Коротышка вскочил и отчеканил:

— Будет сделано.

— Не сомневаюсь, — «товарищ из центра» обласкал взглядом Коротышку, — Главное, не забывайте психологический эффект. Его надо не просто подстрелить — он должен исчезнуть. Бесследно и бесшумно. Это деморализует остальных. Понятно?

— Так точно, — опять вскочил Коротышка.

— За успех операции, — бритоголовый поднял стакан. — За здоровье Ильи Ильича!

Все чокнулись с Коротышкой. Тот бормотнул растроганно: «Благодарю. Благодарю, господа» — и залпом опорожнил стакан. Некоторое время слышен был хруст огурцов и капусты на зубах, звон посуды, тихое умиротворенное посапывание ведерного самовара. Пани Эмилия выглянула за дверь, увидела бодрствующего Гаврюшу, воротилась к столу.

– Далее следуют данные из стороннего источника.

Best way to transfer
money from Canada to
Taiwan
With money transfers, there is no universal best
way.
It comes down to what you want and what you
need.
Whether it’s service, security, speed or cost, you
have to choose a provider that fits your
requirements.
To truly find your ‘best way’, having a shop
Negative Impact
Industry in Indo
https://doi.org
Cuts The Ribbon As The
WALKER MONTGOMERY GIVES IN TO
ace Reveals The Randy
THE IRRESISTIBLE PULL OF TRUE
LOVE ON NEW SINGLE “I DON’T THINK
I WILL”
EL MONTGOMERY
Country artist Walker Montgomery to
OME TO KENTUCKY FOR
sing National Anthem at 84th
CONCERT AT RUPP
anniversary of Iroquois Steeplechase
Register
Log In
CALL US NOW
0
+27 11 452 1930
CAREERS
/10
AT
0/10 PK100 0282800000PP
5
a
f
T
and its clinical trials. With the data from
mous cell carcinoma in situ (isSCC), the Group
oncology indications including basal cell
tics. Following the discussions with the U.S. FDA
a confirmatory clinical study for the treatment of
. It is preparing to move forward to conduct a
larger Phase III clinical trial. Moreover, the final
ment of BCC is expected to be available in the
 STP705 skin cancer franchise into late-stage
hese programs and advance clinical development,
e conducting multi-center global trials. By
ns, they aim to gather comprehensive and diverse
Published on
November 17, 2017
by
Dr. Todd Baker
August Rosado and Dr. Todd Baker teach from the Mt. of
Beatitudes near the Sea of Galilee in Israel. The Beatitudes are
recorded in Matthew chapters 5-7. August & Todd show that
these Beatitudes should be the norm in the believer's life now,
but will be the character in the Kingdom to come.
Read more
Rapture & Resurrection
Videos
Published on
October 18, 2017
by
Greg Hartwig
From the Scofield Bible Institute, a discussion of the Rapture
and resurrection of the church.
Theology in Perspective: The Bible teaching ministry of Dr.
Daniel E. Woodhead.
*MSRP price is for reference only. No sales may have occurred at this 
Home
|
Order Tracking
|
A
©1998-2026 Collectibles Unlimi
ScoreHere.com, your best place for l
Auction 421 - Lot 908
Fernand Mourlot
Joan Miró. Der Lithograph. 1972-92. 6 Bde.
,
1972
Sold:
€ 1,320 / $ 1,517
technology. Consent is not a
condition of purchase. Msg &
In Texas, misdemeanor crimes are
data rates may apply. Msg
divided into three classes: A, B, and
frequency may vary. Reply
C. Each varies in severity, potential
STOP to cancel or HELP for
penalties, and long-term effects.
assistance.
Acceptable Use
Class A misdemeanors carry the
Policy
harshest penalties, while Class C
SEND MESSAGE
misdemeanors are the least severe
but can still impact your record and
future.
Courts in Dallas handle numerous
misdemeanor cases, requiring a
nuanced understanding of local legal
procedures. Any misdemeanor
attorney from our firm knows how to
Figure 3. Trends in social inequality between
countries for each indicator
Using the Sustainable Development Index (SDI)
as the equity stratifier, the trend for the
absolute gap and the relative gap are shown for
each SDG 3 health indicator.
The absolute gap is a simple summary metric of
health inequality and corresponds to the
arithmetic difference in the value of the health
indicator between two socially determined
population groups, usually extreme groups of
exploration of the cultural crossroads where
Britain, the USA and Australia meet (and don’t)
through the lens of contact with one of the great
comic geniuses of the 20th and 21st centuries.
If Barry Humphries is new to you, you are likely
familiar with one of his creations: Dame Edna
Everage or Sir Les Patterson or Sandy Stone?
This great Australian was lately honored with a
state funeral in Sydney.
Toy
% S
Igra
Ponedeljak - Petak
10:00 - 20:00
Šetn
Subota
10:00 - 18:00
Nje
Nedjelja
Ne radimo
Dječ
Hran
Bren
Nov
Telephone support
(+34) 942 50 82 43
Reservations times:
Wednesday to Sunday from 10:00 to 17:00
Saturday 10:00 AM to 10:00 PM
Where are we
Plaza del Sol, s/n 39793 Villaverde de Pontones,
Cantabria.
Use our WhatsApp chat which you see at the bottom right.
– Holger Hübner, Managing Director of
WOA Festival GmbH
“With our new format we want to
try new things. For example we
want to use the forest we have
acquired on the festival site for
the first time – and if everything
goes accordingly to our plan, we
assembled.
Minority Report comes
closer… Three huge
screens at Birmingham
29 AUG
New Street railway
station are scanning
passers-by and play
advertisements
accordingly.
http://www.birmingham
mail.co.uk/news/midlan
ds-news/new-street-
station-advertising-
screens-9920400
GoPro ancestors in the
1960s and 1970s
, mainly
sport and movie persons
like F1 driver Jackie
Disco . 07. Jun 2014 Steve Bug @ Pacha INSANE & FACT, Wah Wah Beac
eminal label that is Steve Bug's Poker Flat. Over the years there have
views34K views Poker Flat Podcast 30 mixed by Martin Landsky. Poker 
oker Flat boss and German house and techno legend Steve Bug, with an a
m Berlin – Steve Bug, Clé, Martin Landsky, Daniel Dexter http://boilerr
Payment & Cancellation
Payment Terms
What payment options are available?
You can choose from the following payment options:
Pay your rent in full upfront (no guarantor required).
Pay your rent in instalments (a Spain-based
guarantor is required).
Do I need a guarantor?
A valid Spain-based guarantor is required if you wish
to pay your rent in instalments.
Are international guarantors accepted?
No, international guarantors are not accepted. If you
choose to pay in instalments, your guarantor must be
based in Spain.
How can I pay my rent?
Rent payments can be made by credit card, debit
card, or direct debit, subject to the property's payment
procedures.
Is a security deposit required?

— Может быть, чайку, господа? — спросила она.

— Можно по стаканчику, покрепче, — согласился бритоголовый, тщательно обтирая губы чистым, хрустящим носовым платком.

Ему первому подала пани Эмилия наполненный стакан, пододвинула вазочку с мелко наколотыми кусочками сахару. Отпив полстакана, «товарищ из центра» снова старательно обтер губы, кашлянул, привлекая внимание собравшихся.

— Еще одно сделать немедленно — вывести из строя железную дорогу на Екатеринбург. Собранный по разверстке хлеб понадобится, чтобы кормить многотысячное войско повстанцев. А без сибирского хлебушка продовольственный баланс большевиков испустит дух, усилив недовольство рабочих центра. Возглавит операцию Добровольский.